What the argv builder does for you (2.0.6+)

For streaming requests on the OAuth subscription path (no ANTHROPIC_API_KEY in env), the argv looks like:

claude --print --verbose
  --input-format stream-json
  --output-format stream-json
  --include-partial-messages
  --model sonnet
  --system-prompt '<host-assembled>'
  --settings '{"permissions":{"allow":["mcp__geny",...]}}'
  --mcp-config '{"mcpServers":{...}}'
  --strict-mcp-config

Automatic compat handling:

Behaviour Why
--verbose injected after --print when output is stream-json CLI ≥ 2.1.x requires it; otherwise exits 1.
--bare stripped when no ANTHROPIC_API_KEY in env --bare disables OAuth + keychain reads; combining with no API key crashes every subscription user.
Auto---tools "" not emitted when MCP is configured Earlier versions disabled CLI built-ins; in practice hosts want both surfaces (built-ins + MCP). Disable explicitly via extras["extra_args"] if you really want MCP-only.
--strict-mcp-config emitted when MCP is configured Scopes MCP to the host's bridge only — no user-level / project-level MCP servers leak in.

tool_use blocks are dropped from the response (2.0.6+)

Claude Code CLI 2.1.x runs the entire agentic loop internally. Each intermediate turn arrives as its own "assistant" envelope in the stream-json output, and the accumulator collects every block from every envelope. Earlier executor versions surfaced those tool_use blocks in the final APIResponse.content, which made Geny's Stage 10 try to re-dispatch tools the CLI already handled — producing instant ERROR (0 ms) ghost-failures.

2.0.6 strips tool_use blocks from StreamJsonAccumulator.finalize (and the non-streaming parse_json_output_to_response). stop_reason is preserved so callers can still tell when the CLI ended in a tool turn.
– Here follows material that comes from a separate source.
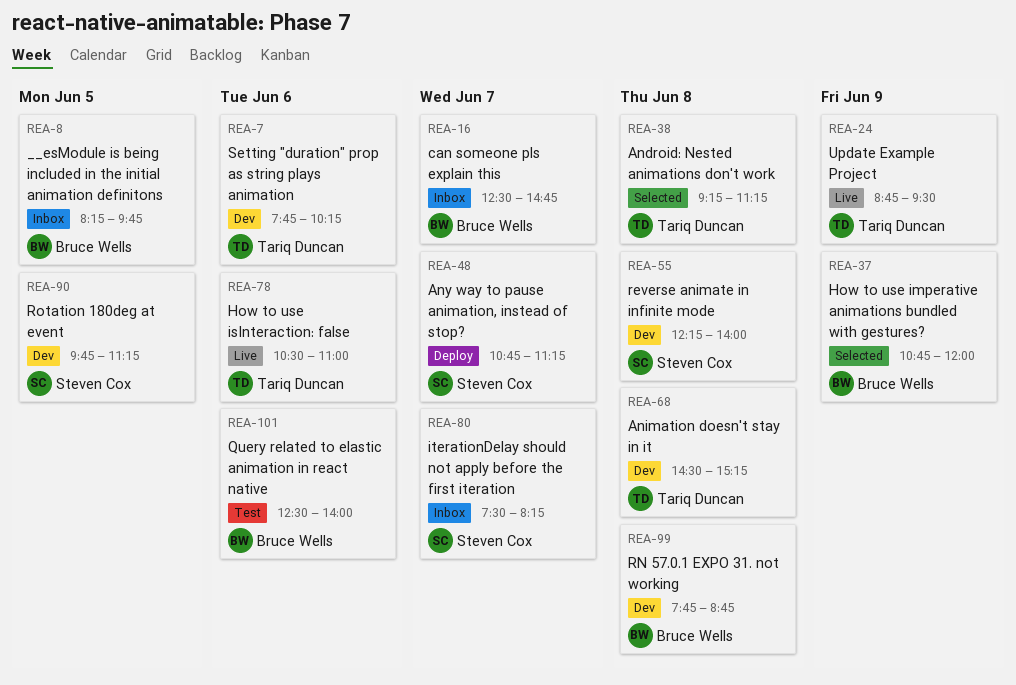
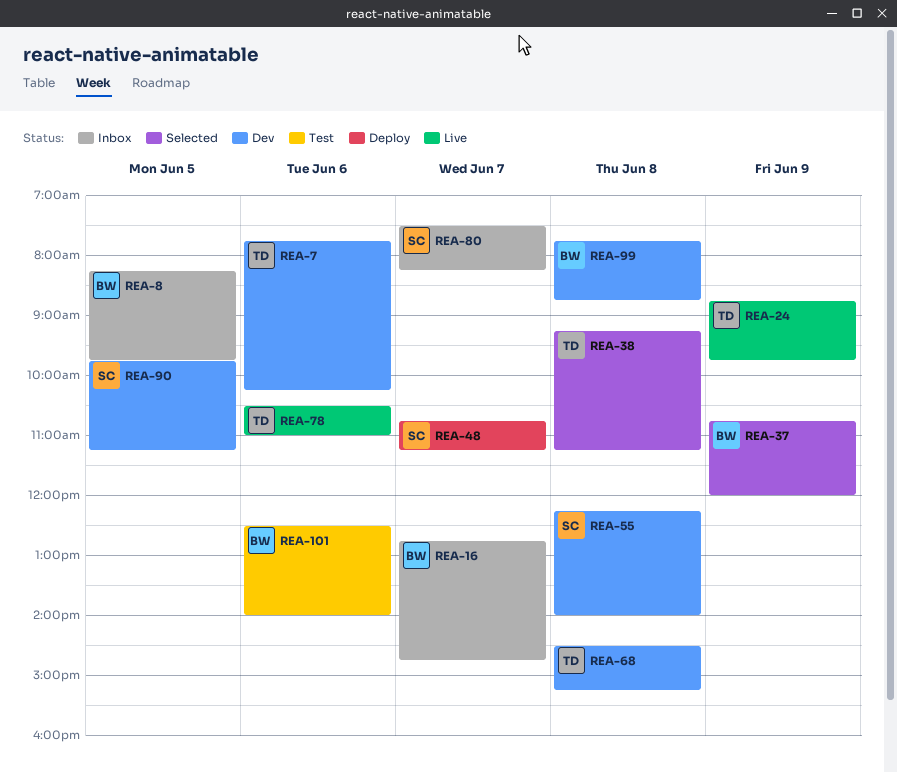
REA-16, begins: 12:30 -> 12:45
REA-24, ends: 09:30 -> 09:45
Hosts that want the raw per-block records can still recover them from the per-line feed() event stream.

Per the Phase-I design contract:

Stage 10 receives that assistant message, sees no tool_use blocks (they were executed inside the CLI), and naturally no-ops.

Error codes

CLI failures surface as APIError with exec.cli.* codes:

Code When Recoverable?
exec.cli.binary_not_found claude not on PATH and binary_path not set
exec.cli.auth_failed CLI reports authentication_failed ❌ — re-login
exec.cli.timeout Subprocess hit timeout_s
exec.cli.protocol_error Malformed stream-json envelope
exec.cli.permission_denied CLI's permission system blocked the call ❌ — fix settings_path allow-list
exec.cli.exited Non-zero exit outside the categorised cases

Full table + the host-side i18n recipe lives in error_codes.md.

Observability tip

The accumulator's per-line feed() events bubble through Stage 6's _call_streaming as {"type": "tool_use", ...} / {"type": "tool_result", ...} chunks. Hosts can tap these events to render CLI-internal tool calls (e.g. Bash, Read, Write) in their UI — Geny does exactly this with a context-variable-routed session logger (see Geny's llm_patches.py for a reference implementation).

A future minor release will fold this observability into a first-class pipeline event so hosts don't need to monkey-patch the accumulator.